Reading passage:
# # # # # # #

The administrator of platform 16shop was arrested last week, Interpol reports. 16shop was a Phishing-as-a-Service (PaaS) platform on which phishing kits were traded.
Interpol reports in a statement that the administrator of the platform 16shop was arrested last week in Indonesia. It is said to be a 21-year-old man. A facilitator of the platform was also arrested in Indonesia. A final arrest in Japan has also been linked to 16shop, the person was again a facilitator of the platform.
A separate blog from Trend Micro reveals that the arrests are the conclusion of a multi-year project. The cybersecurity specialist says Interpol approached for the first time about 16shop in 2020. It proved difficult to trace the platform’s base, as the web infrastructure was hosted on several legitimate cloud providers.
Phishing kits starting at $60
16shop was a PaaS platform on which phishing kits were traded. The platform itself is said to have been active since 2018, but it is not certain whether phishing kits were traded on it after 2021. Another party involved, Group-IB, indicated that the phishing kits had a price between $60 and $150.
Hackers can obtain personal information such as logins and credit card information through a phishing campaign. Hackers thus try to rob victims of money or break into important (business) applications and websites so they can afterwards break into a company network.
Victims in 43 countries
The platform 16shop traded phishing kits to enable such things. According to Interpol, phishing kits from this platform caused 70,000 victims across 43 countries. Mainly in Germany, Japan and the U.S., the phishing kits managed to create lots of victims.
Trend Micro researched the platform and found that the phishing kits mainly focused on obtaining login credentials. The campaigns focused on Amazon, American Express, PayPal, Apple, CashApp and login credentials for banking services in the US.
Research by Group-IB complements this by editing that more than 150,000 phishing domains had been created using the phishing kits.
Also read: EvilProxy phishing campaign hits thousands of Microsoft 365 accounts
Help from private cybersecurity specialists
Interpol was in charge of coordinating the project. In addition, authorities from Indonesia and Japan cooperated in making the arrests possible. Authorities from America were also contacted because all of the servers to run the platform were located there.

# # # # # # #

Information provided:
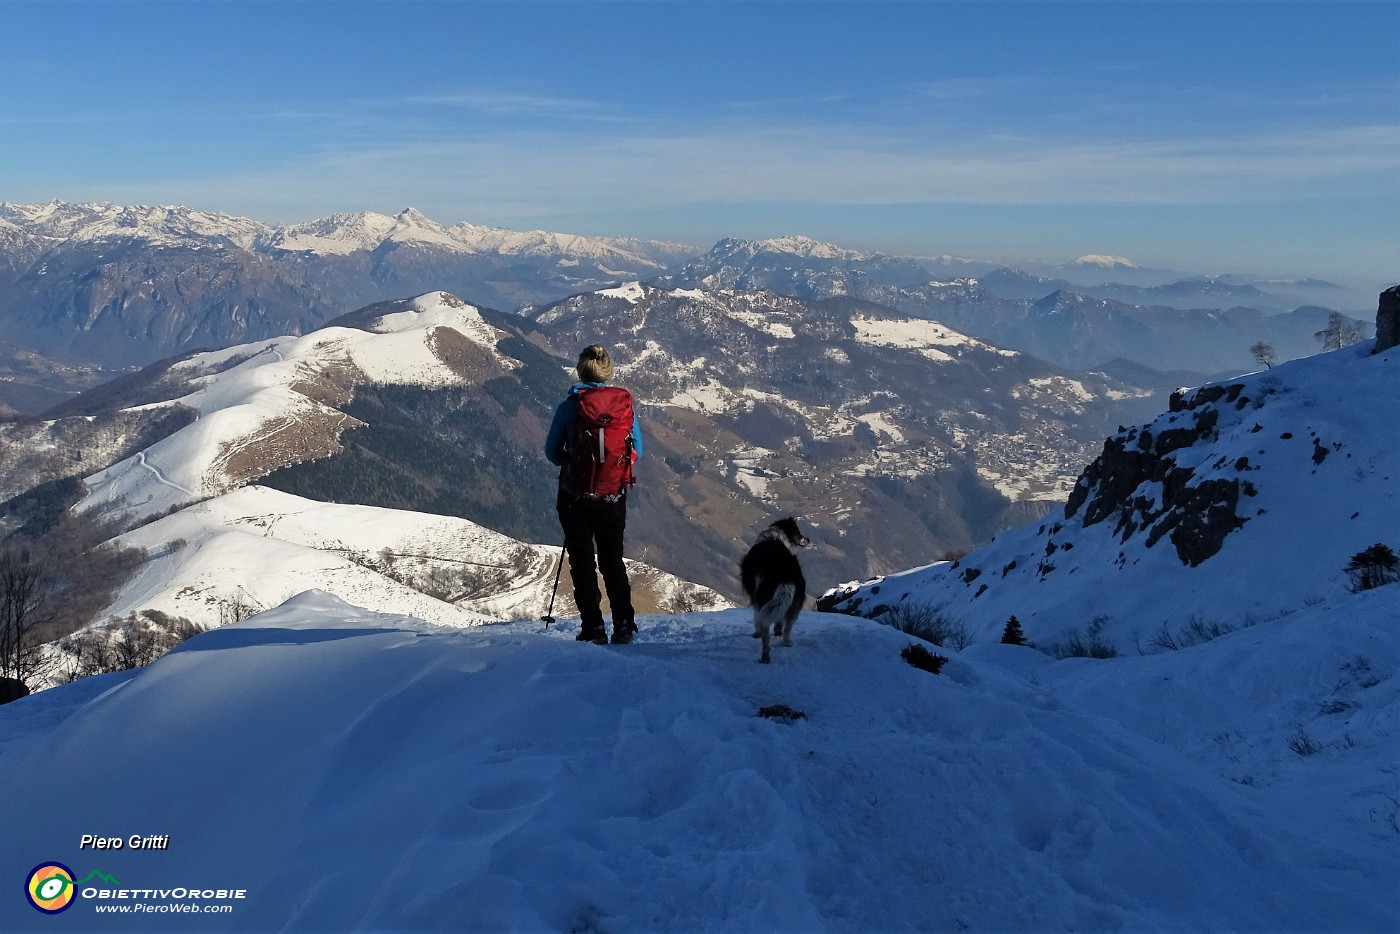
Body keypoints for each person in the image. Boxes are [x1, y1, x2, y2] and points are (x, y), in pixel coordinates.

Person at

# # # # # # #

Prompt A:
In the article on the 16shop arrests, why were American authorities contacted? Answer in one to three sentences.
Prompt B:
List every company or service that, according to the article on the 16shop arrests, the phishing campaigns focused on.
Prompt C:
Pick up the article on the 16shop arrests after its final sentence and continue it.

Answer section A:
American authorities were contacted because all of the servers used to run the 16shop platform were located in America.

Answer section B:
Amazon, American Express, PayPal, Apple, CashApp, and banking services in the US.

Answer section C:
From the private sector, some cybersecurity specialists volunteered to participate in the operation. They include the Cyber Defense Institute, Group-IB, Palo Alto Networks Unit 42, Trend Micro and Cybertoolbelt.
PaaS lowers the barrier to becoming a hacker
“Phishing is not a new phenomenon, but when the crime-ware is widely offered as a subscription and to automate phishing campaigns, anyone can use this type of service to carry out a phishing attack with a few clicks,” said Adi Vivid Agustiadi Bachtiar, director of Indonesia’s Cyber Crime Investigation.
Research also showed that the phishing kits could automatically adapt to the language spoken by the victim. To do this, the kit found out the target’s location.
Companies popular target
A lot of phishing campaigns target employee e-mail accounts. This is because companies own more money than individuals, making them an attractive target. Through phishing, hackers can obtain login credentials to important business applications and obtain trade secrets or install malware. Often cybercriminals demand money to leave the company network again or to keep company secrets from going public.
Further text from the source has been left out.